Task prompt: Reproduce every taxonomy line from the records below verbatim, leaving the pictures out.

Data for this task:
-.-.-

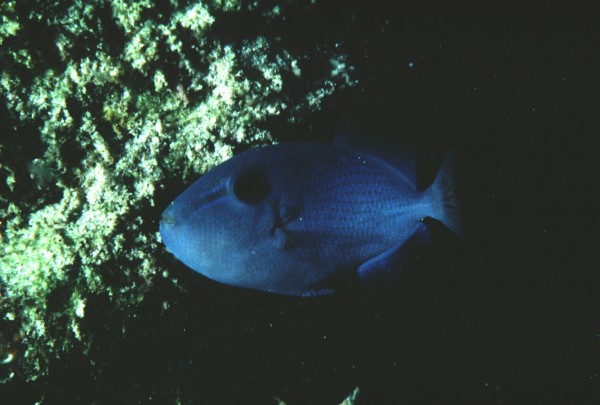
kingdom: Animalia
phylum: Chordata
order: Tetraodontiformes
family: Balistidae
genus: Odonus
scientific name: Odonus niger
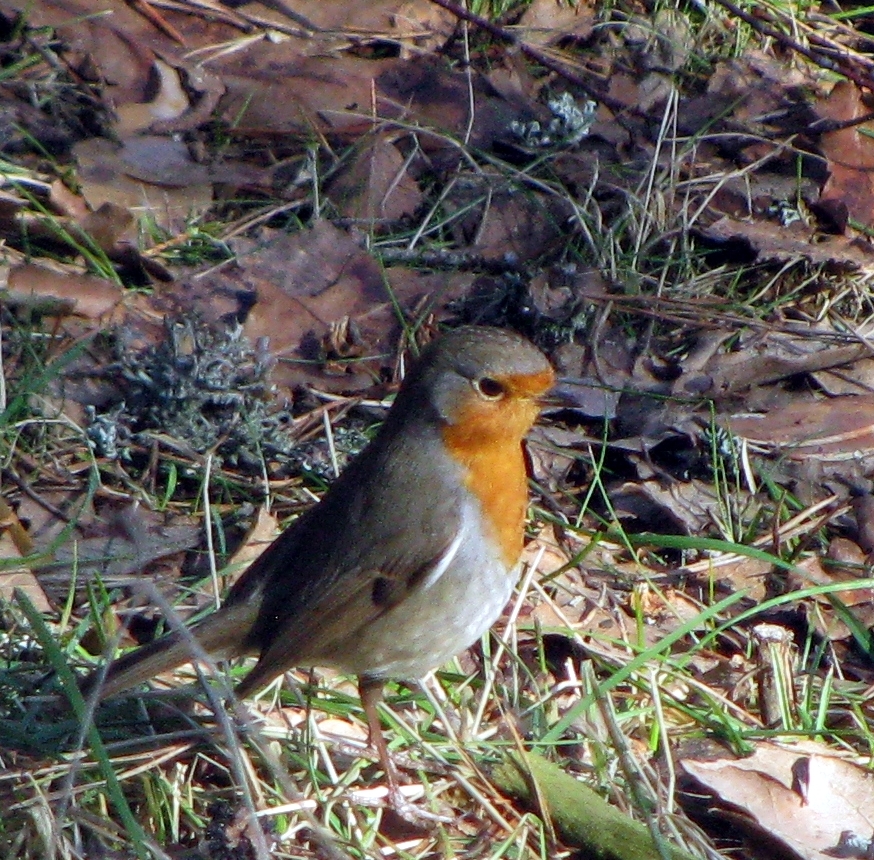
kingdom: Animalia
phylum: Chordata
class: Aves
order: Passeriformes
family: Muscicapidae
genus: Erithacus
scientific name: Erithacus rubecula
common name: European robin
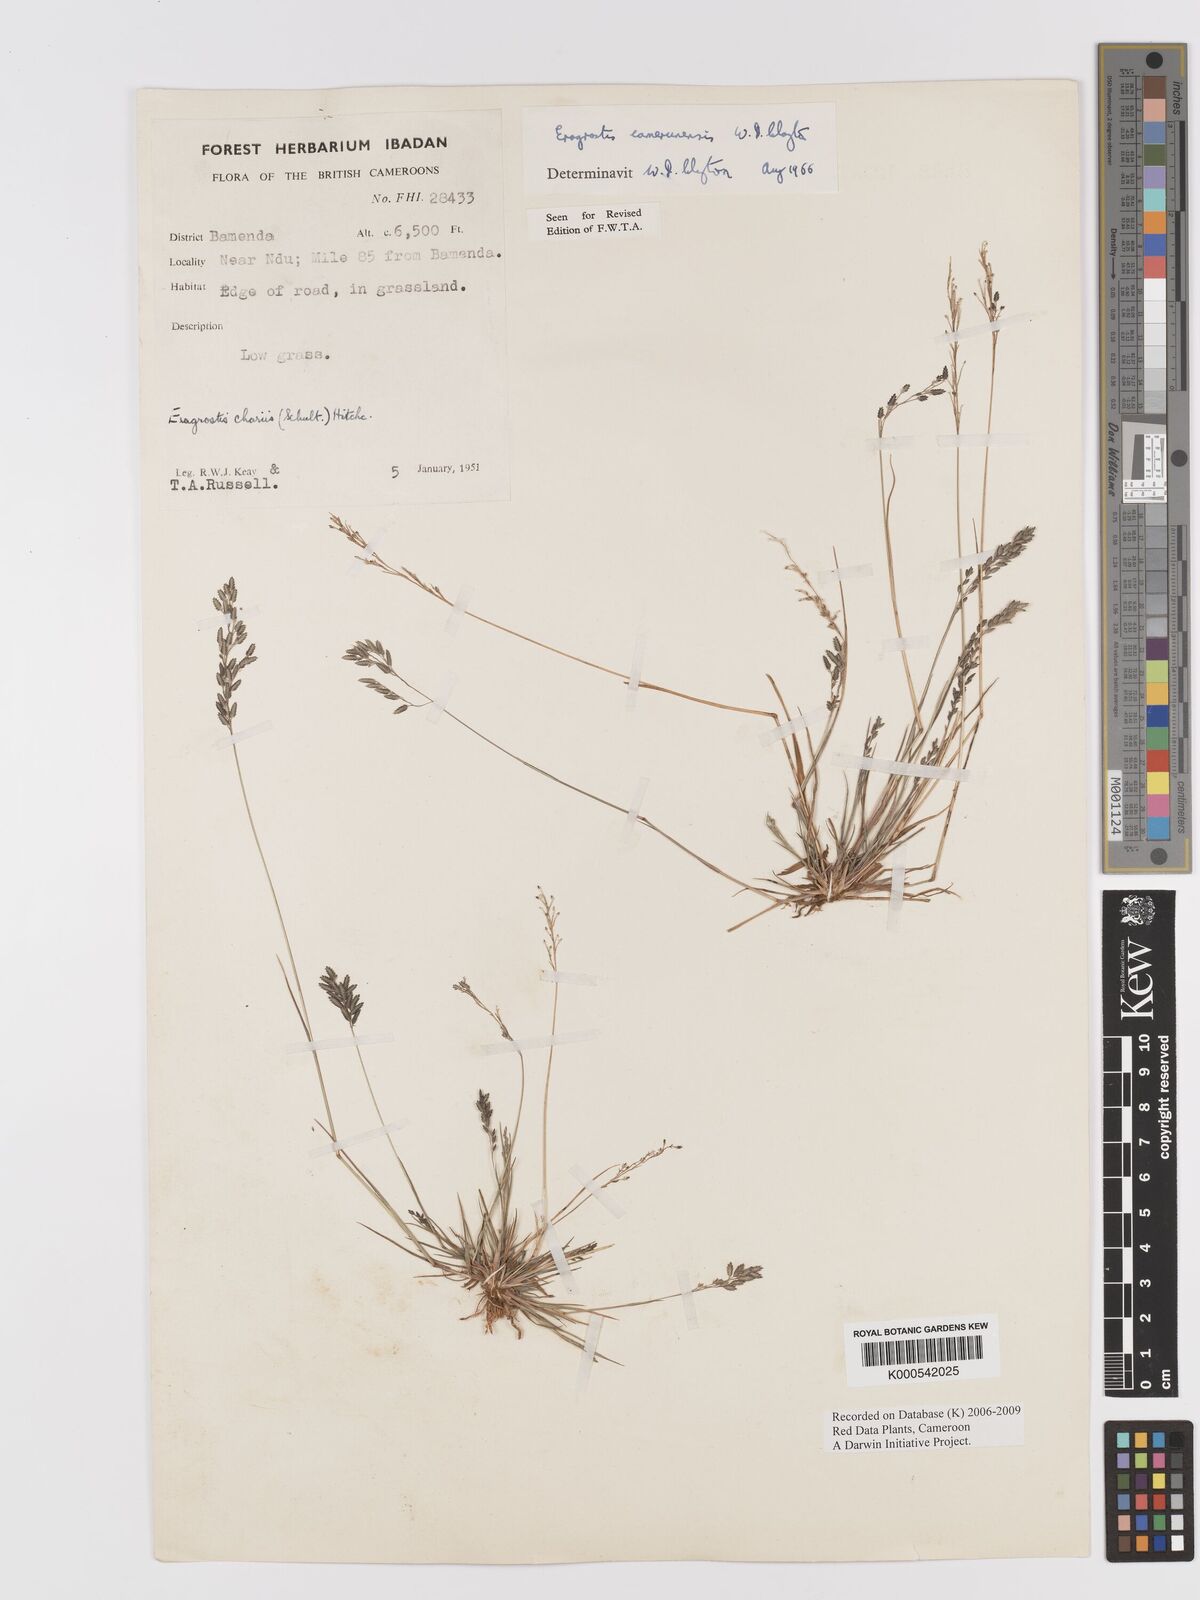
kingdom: Plantae
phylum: Tracheophyta
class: Liliopsida
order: Poales
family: Poaceae
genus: Eragrostis
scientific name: Eragrostis camerunensis
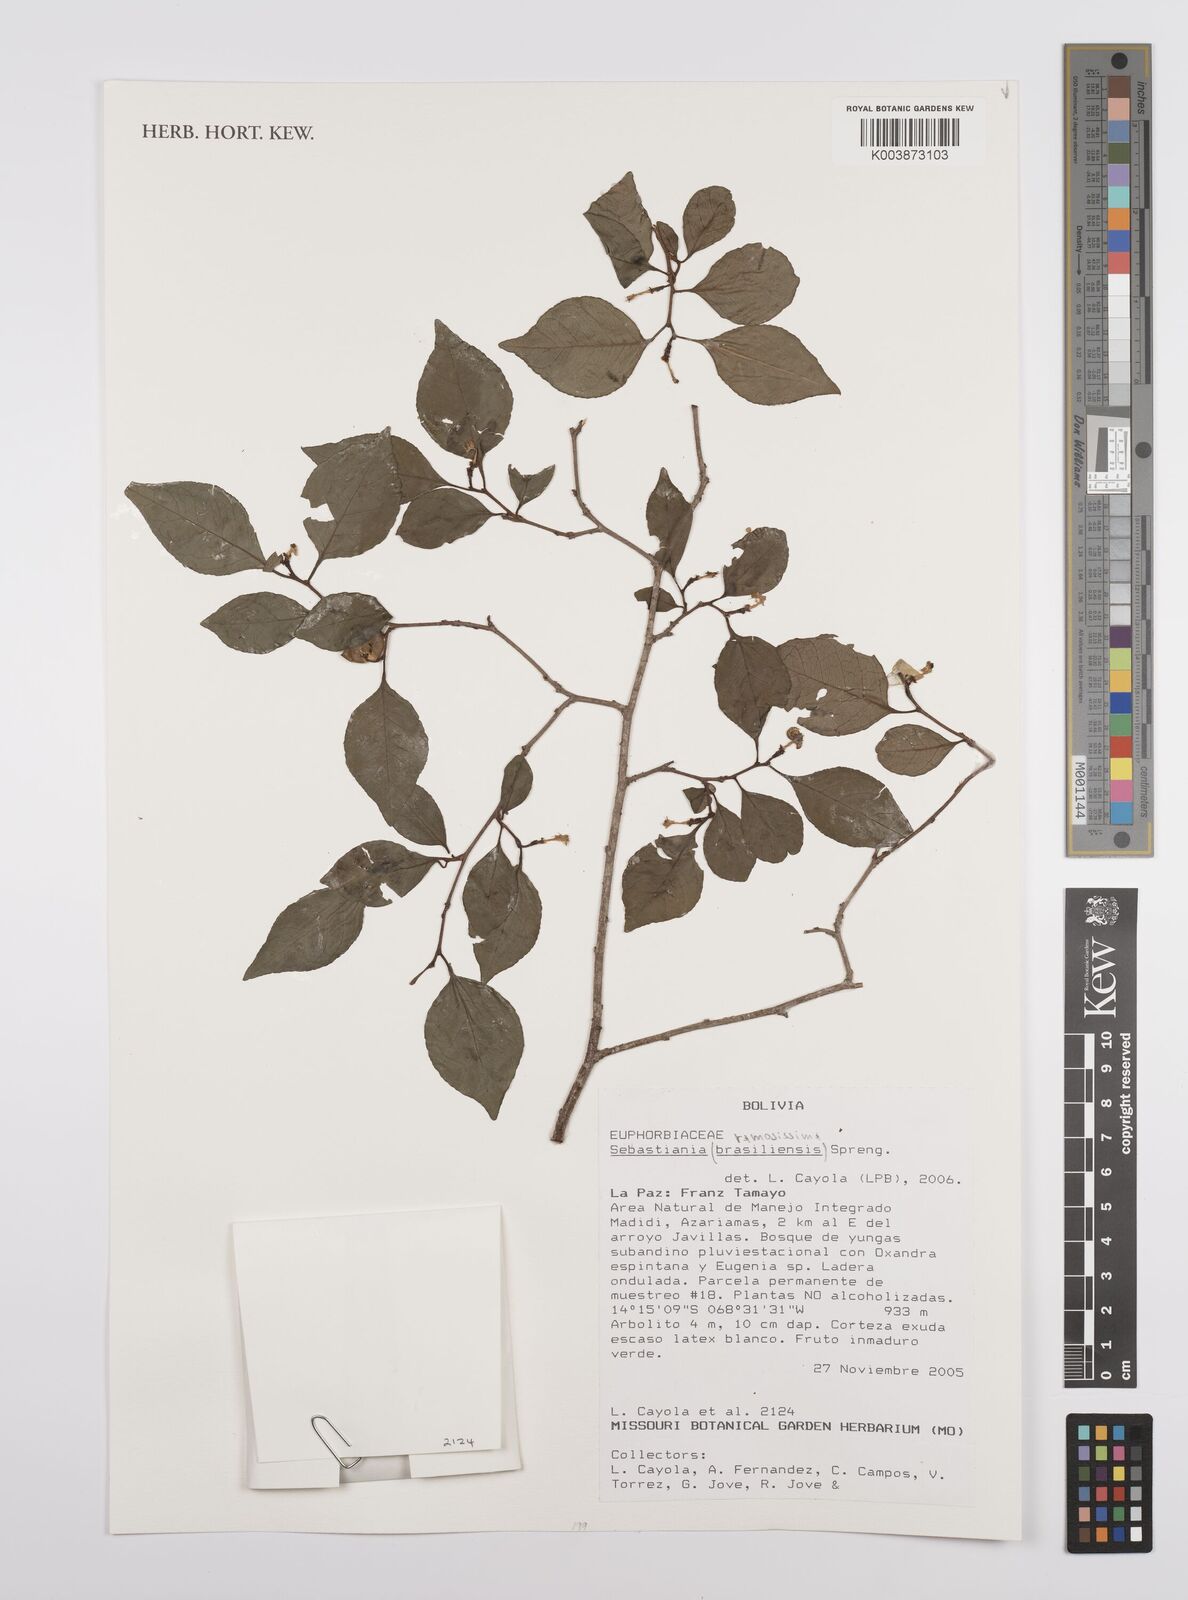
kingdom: Plantae
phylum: Tracheophyta
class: Magnoliopsida
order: Malpighiales
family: Euphorbiaceae
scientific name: Euphorbiaceae
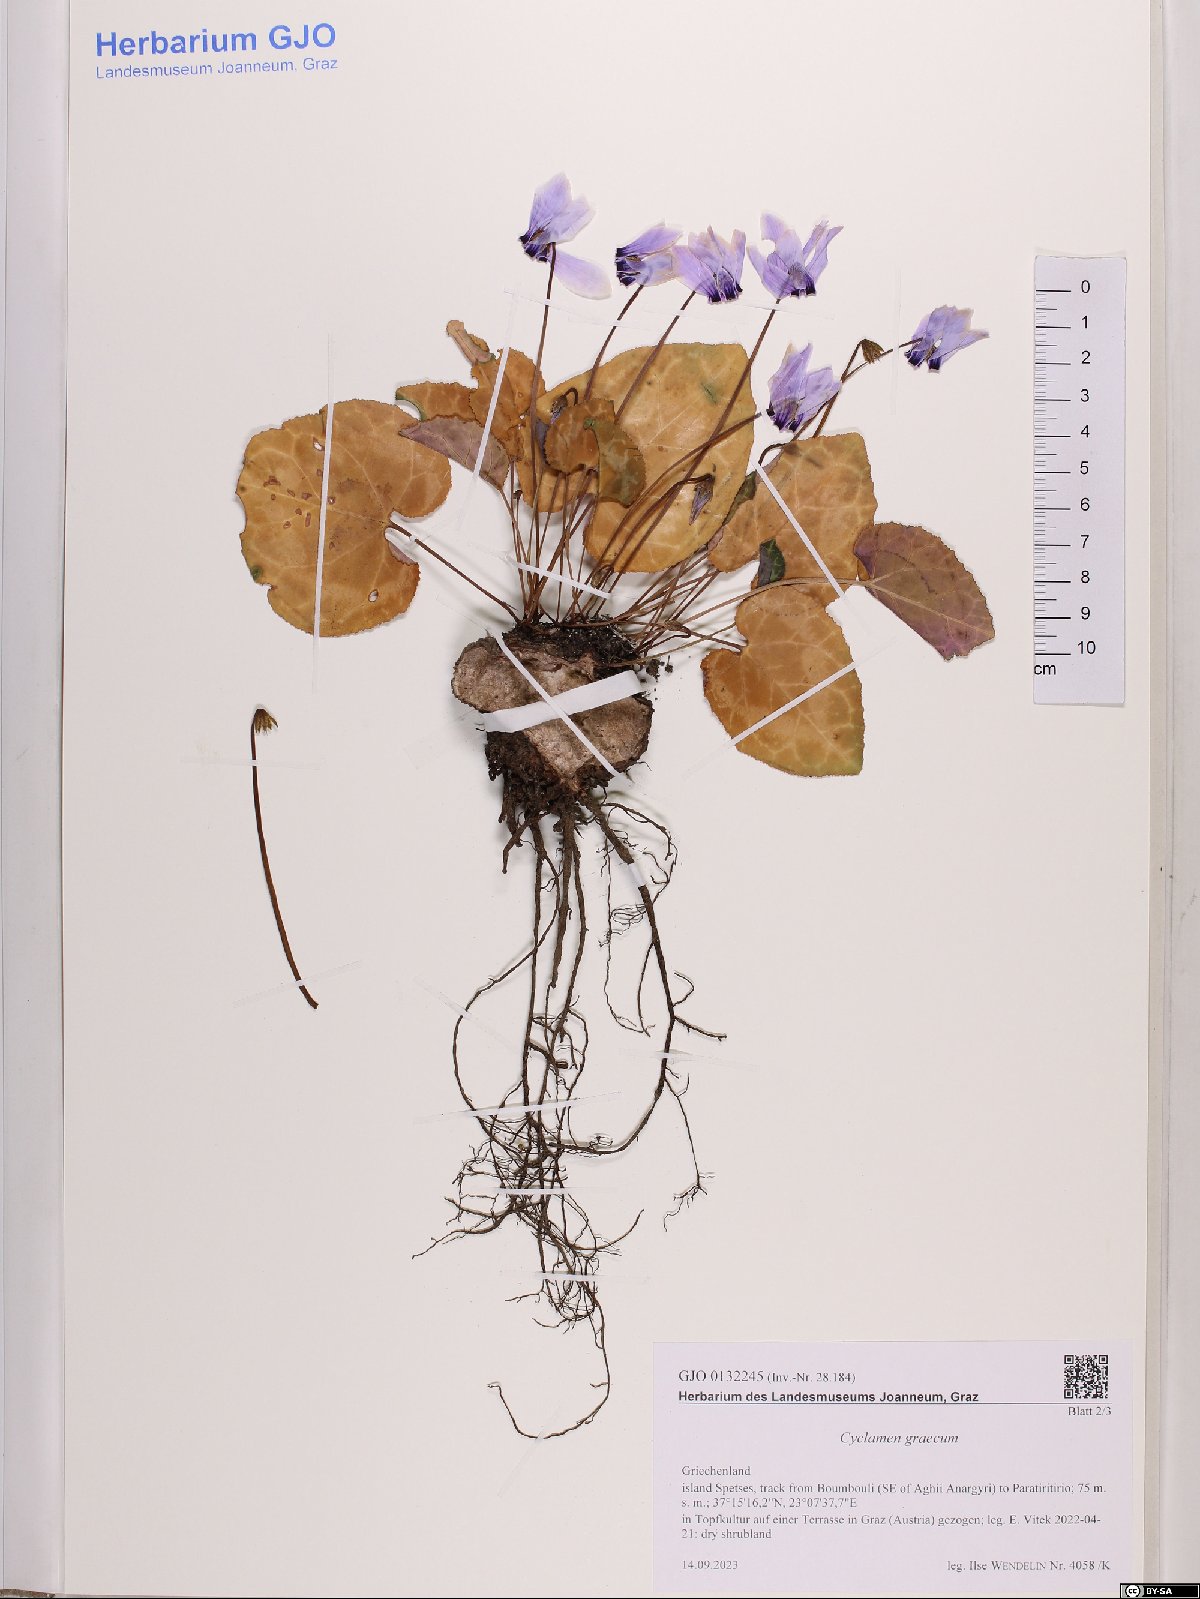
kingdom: Plantae
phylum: Tracheophyta
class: Magnoliopsida
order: Ericales
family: Primulaceae
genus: Cyclamen
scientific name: Cyclamen graecum
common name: Greek cyclamen
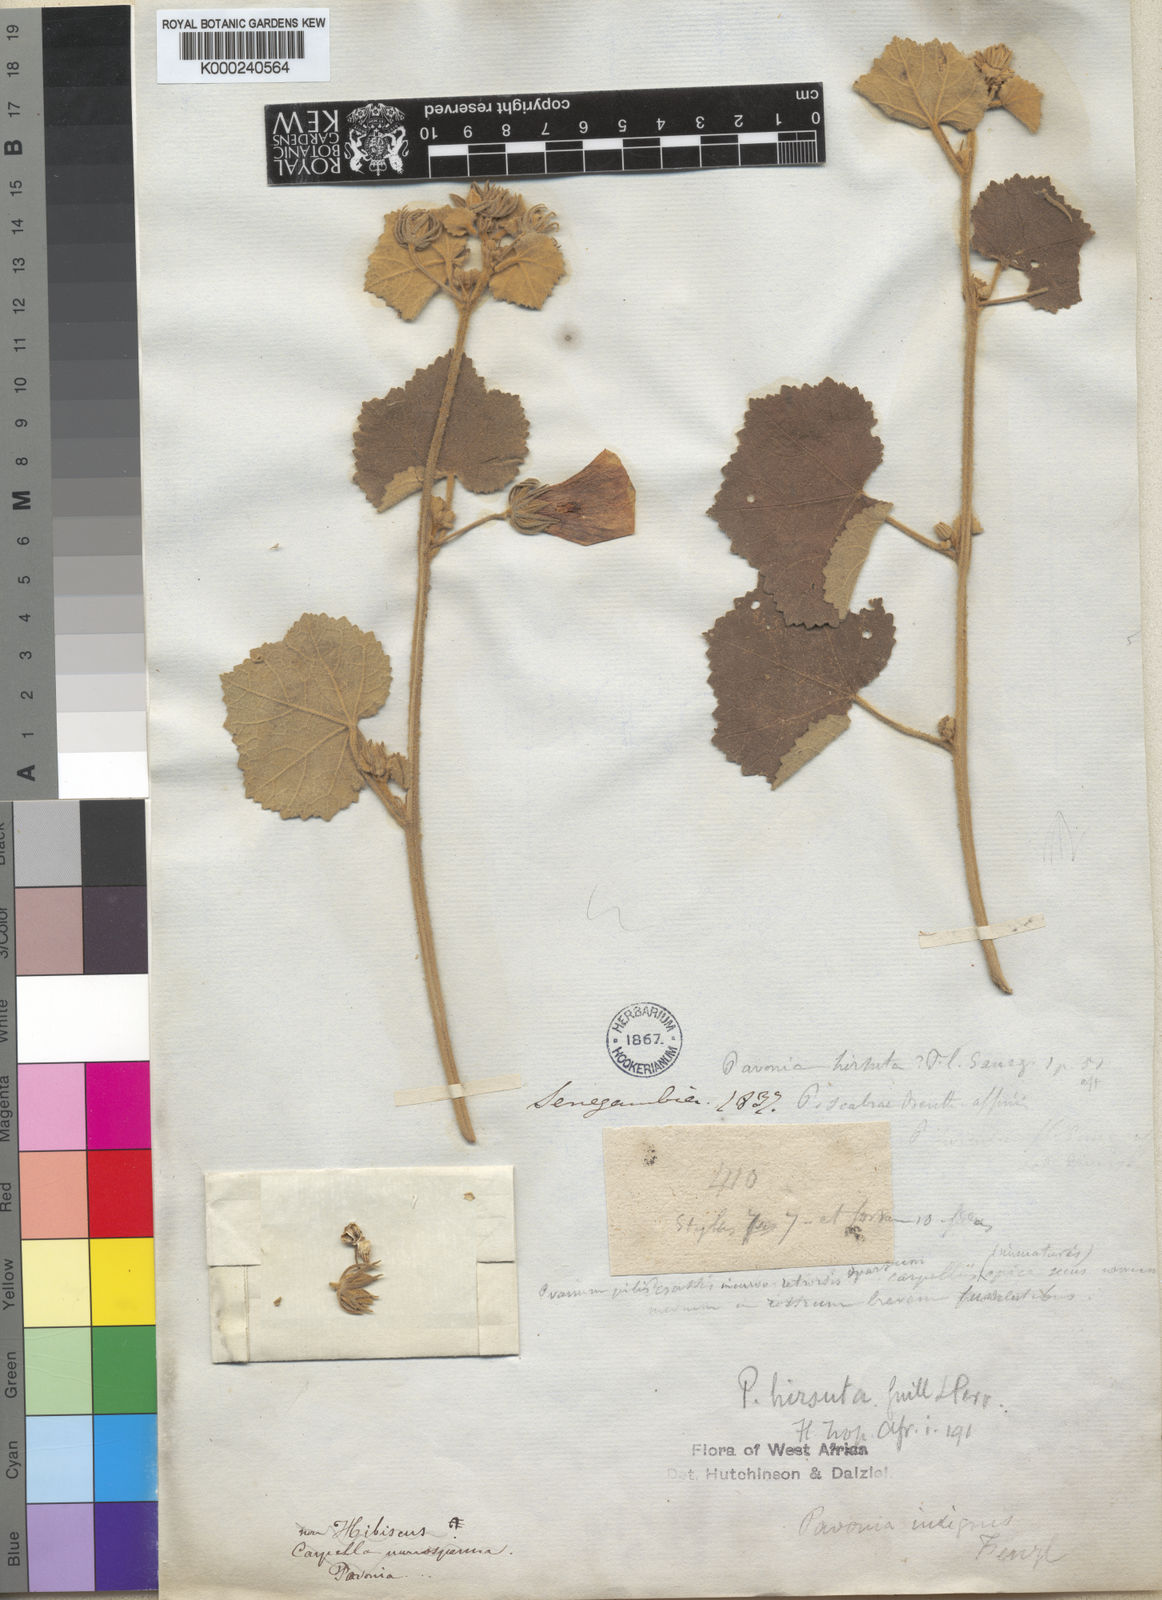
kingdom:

-.-.-

Answer to this exercise:
kingdom: Animalia
phylum: Chordata
order: Tetraodontiformes
family: Balistidae
genus: Odonus
scientific name: Odonus niger
kingdom: Animalia
phylum: Chordata
class: Aves
order: Passeriformes
family: Muscicapidae
genus: Erithacus
scientific name: Erithacus rubecula
common name: European robin
kingdom: Plantae
phylum: Tracheophyta
class: Liliopsida
order: Poales
family: Poaceae
genus: Eragrostis
scientific name: Eragrostis camerunensis
kingdom: Plantae
phylum: Tracheophyta
class: Magnoliopsida
order: Malpighiales
family: Euphorbiaceae
scientific name: Euphorbiaceae
kingdom: Plantae
phylum: Tracheophyta
class: Magnoliopsida
order: Ericales
family: Primulaceae
genus: Cyclamen
scientific name: Cyclamen graecum
common name: Greek cyclamen
kingdom:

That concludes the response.